# TASK GOAL
The count of lines with the string "model" in the material is all that should be returned.

BEGIN

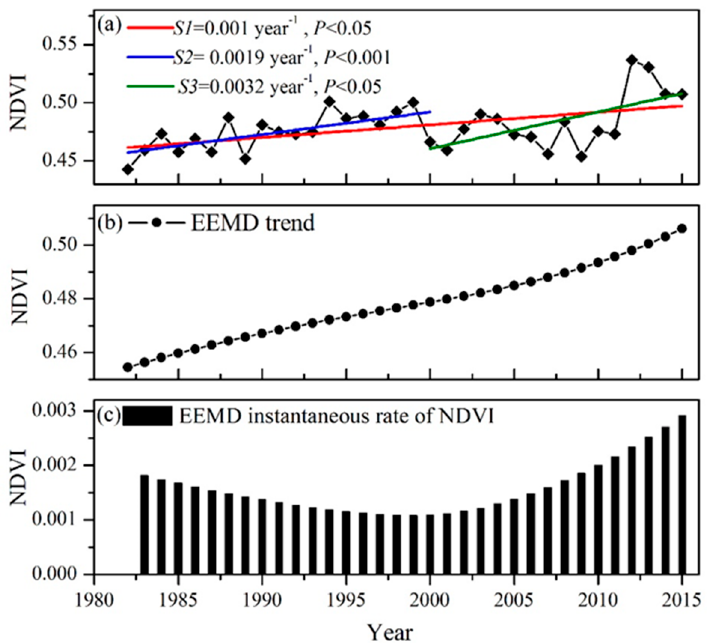
Figure 7. Annual NDVI trend during 1982–2015: ( a ) the S1 , S2 , and S3 mean linear trends of the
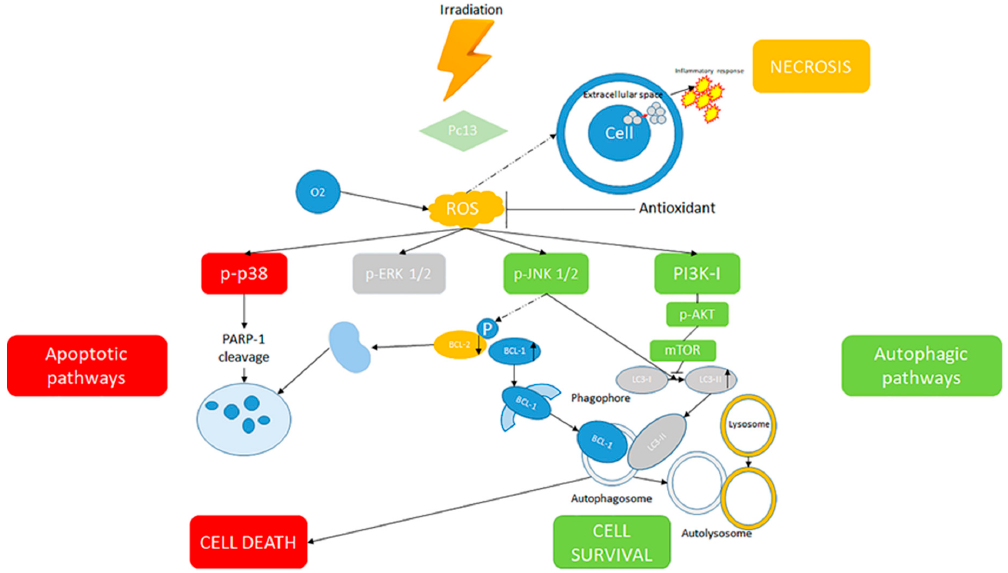
Figure 3. Mechanisms of cell death, survival and necrosis from irradiation.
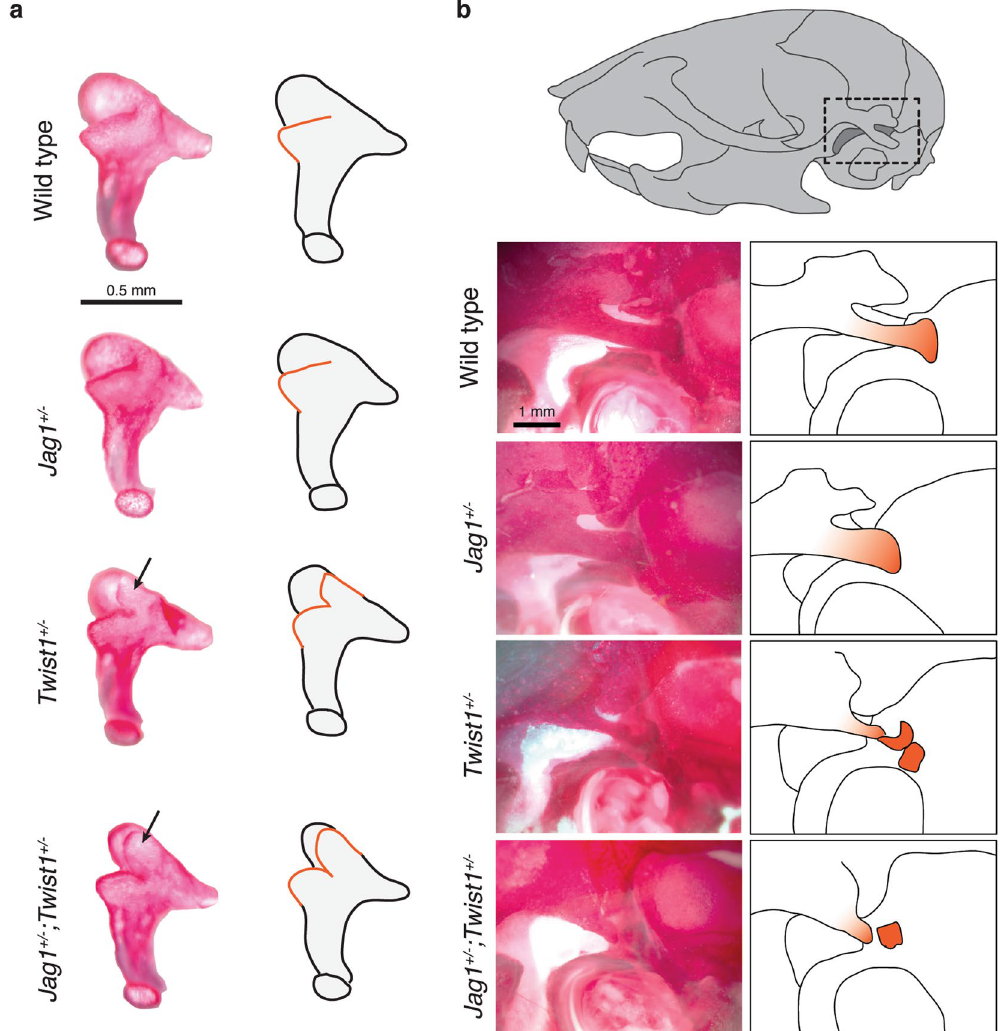
Figure 3. Incus and retrotympanic defects in Jag1 ; Twist1 compound mutants. ( a ) Dissected incus bones of three-week-old mice stained with Alizarin Red S. Wild types and this Jag1 + / − example display a normal incus. In contrast, Twist1 + / − and Jag1 + / − ; Twist1 + / − mice have an extra process (black arrows) extending from the anterior medial edge of the incus body. Accompanying diagrams illustrate the ectopic processes with orange lines. ( b ) Views of the temporal bone in three-week-old mice stained with Alizarin Red S. The dashed box in the illustration shows the approximate region being imaged. Compared to wild-type and Jag1 + / − mice, Twist1 + / − and Jag1 + / − ; Twist1 + / − mice display reduction and fragmentation of the retrotympanic process (shown in orange in the adjacent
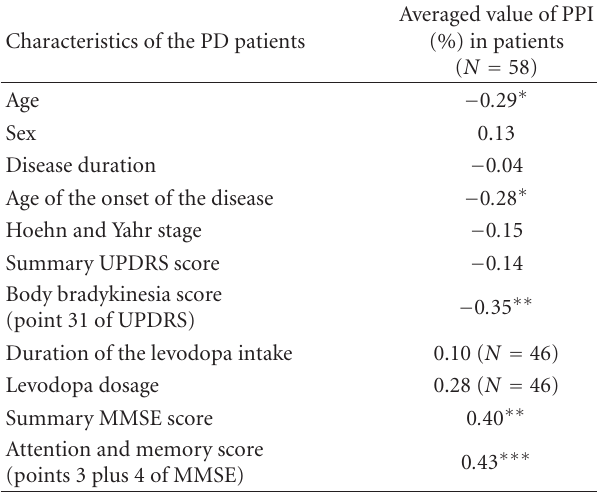
Table 3: Correlation coe ffi cients between the averaged value of the paired-pulse inhibition (PPI) and the characteristics of the PD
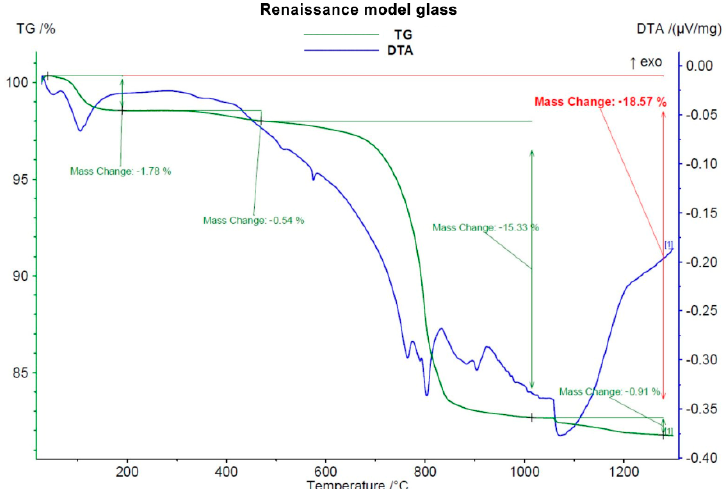
Figure 2. Course of DTA-TG analysis of Renaissance model glass.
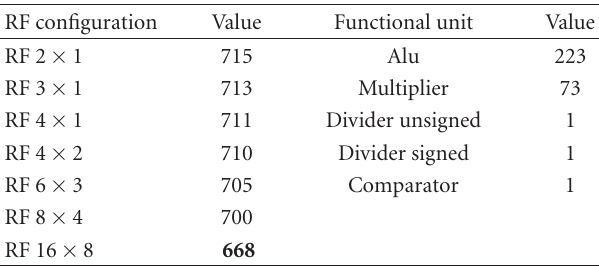
Table 3: Register file (RF) mapping function values and functional unit mapping.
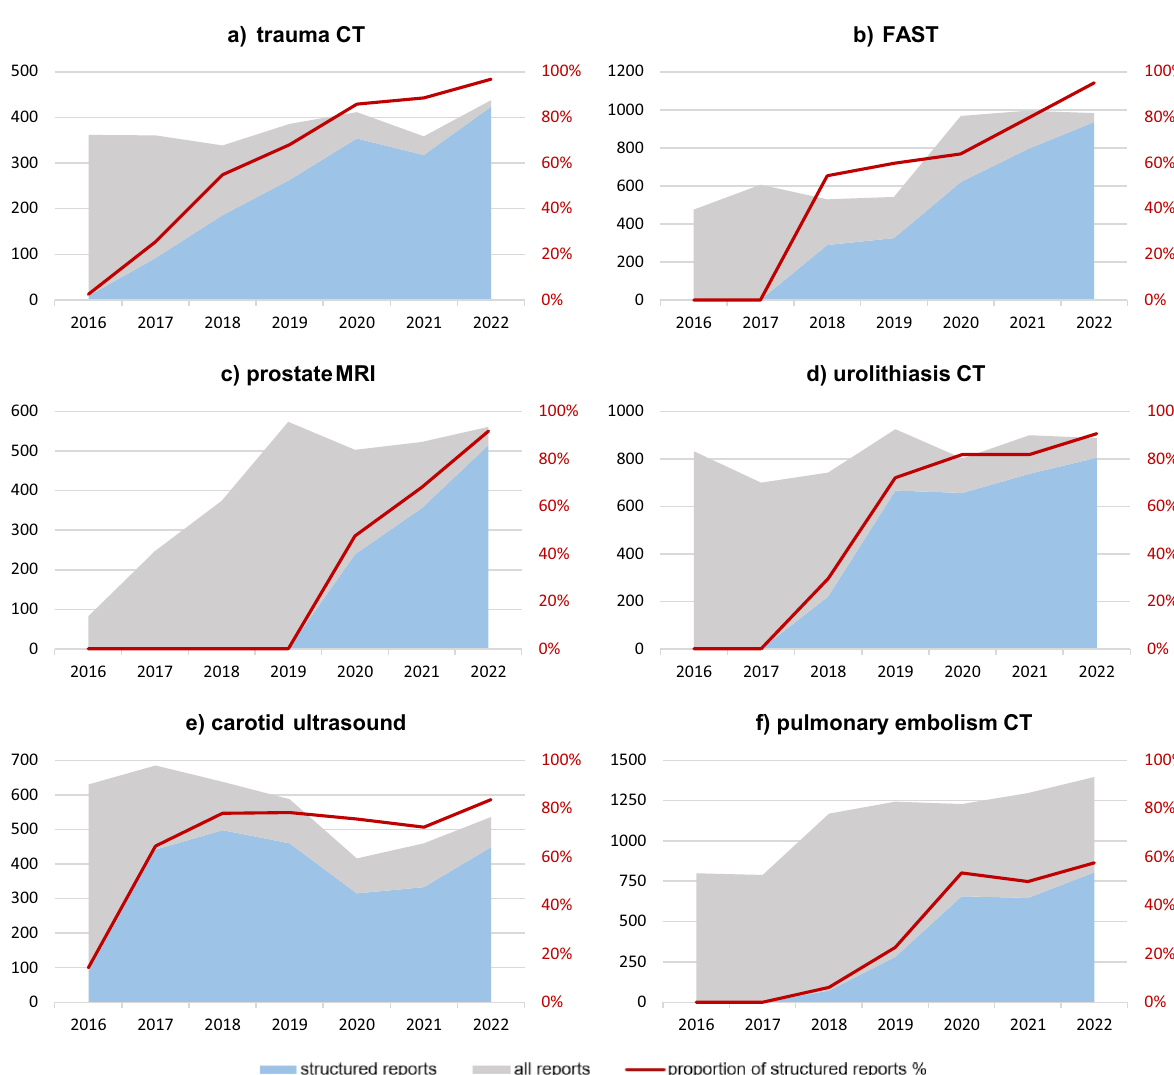
Fig. 3 Absolute numbers of all radiological reports (grey) and structured reports (blue) as well as the proportion of structured reports (red) over a 7-year period, shown for ( a ) trauma CT, ( b ) focussed assessment with ultrasound in trauma (FAST), ( c ) prostate MRI, ( d ) urolithiasis CT, ( e ) carotid ultrasound, and ( f ) pulmonary embolism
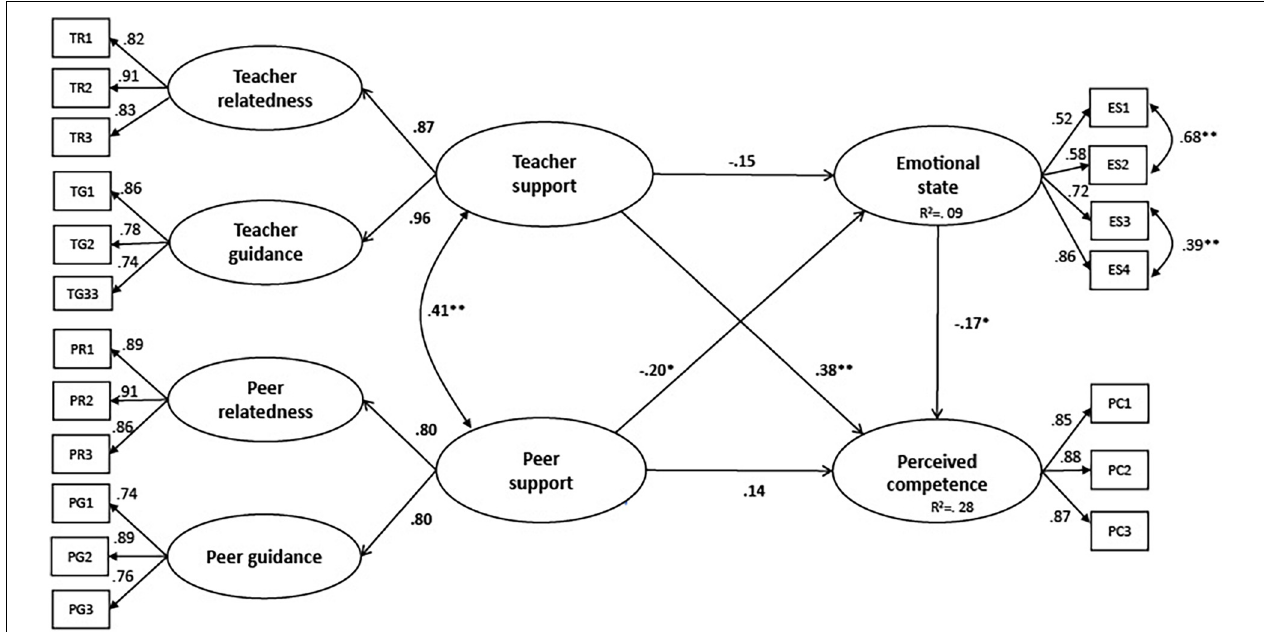
FIGURE 2 | The estimated SEM model. Fit indices: χ 2 = 161.49, p = 0.103, df = 140, χ 2 /df = 1.2, RMSEA = 0.022, p-close = 0.996, CFI = 0.99, TLI = 0.99, SRMR = 0.038. * p -value < 0.05, ** p -value < 0.01.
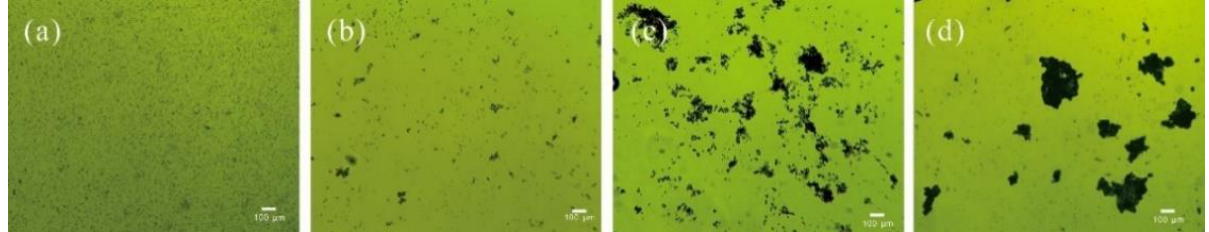
Figure 5. Microscopic images of C. vulgaris ( a ), and C. vulgaris flocs with WPE ( b ), chitosan ( c ), and chitosan and WPE ( d ). To assess the possibility of a chemical interaction between C. vulgaris , chitosan, and WPT during flocculation, FT-IR spectra of all the components were analyzed (Figure 6). Similar to Yuan et al. [57] and Zou et al. [52], C. vulgaris showed a broad absorption band around 3287 cm − 1 , which corresponded to the overlap of the O–H and N–H stretching vibration, and the peak at 2926 cm − 1 attributed to the stretching of O–H and C–H. The sharp peak at 1645 cm − 1 referred to the primary amide group (N–H stretching) and imine group (C=N stretching). The peaks at 1528 cm − 1 , 1391 cm − 1 , and 1340 cm − 1 belong to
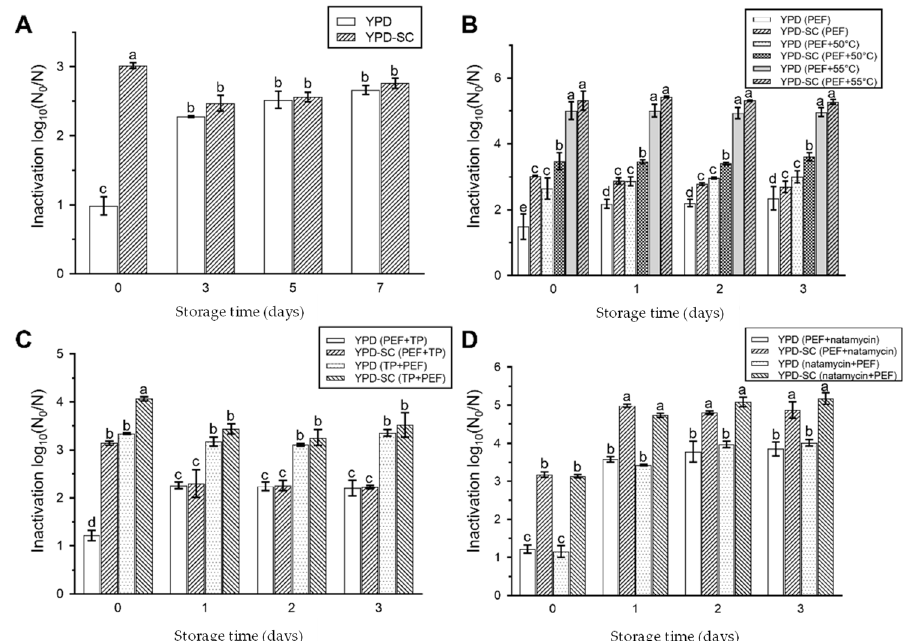
Figure 4. Inactivation of S. cerevisiae in cantaloupe juice by combining PEF with temperature or natural preservatives. The synergistic effects of PEF combined with low temperature (4 ◦ C) ( A ), mild temperature (50 and 55 ◦ C) ( B ), tea polyphenols ( C ) and natamycin ( D ) on the inactivation of S. cerevisiae cells in cantaloupe juice. Data are expressed as mean ± standard deviation. Significant differences are indicated by different letters ( p <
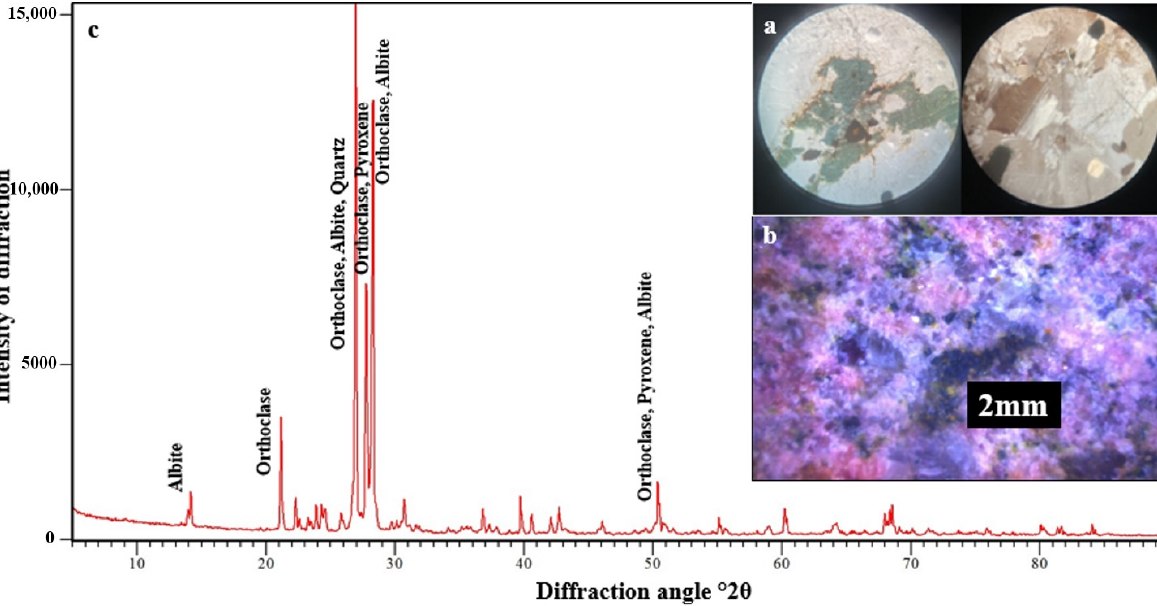
Figure 11. ( a ) Petrographic thin section; ( b ) SEM micrograph, and ( c ) XRD of gneissic rock sample from the study area.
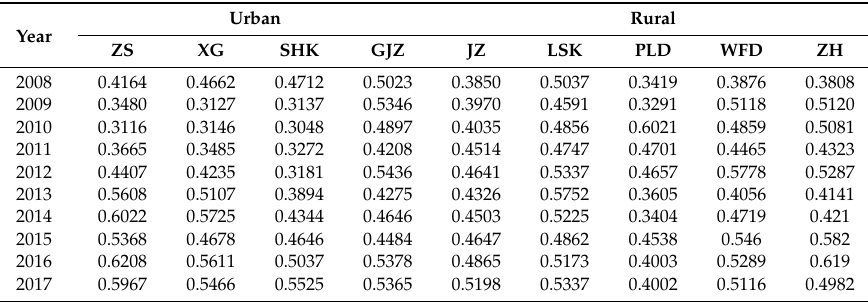
Table 3. Technique for order preference by similarity to ideal solution (TOPSIS) scores in urban and rural areas,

END

# COMPLETED TASK
2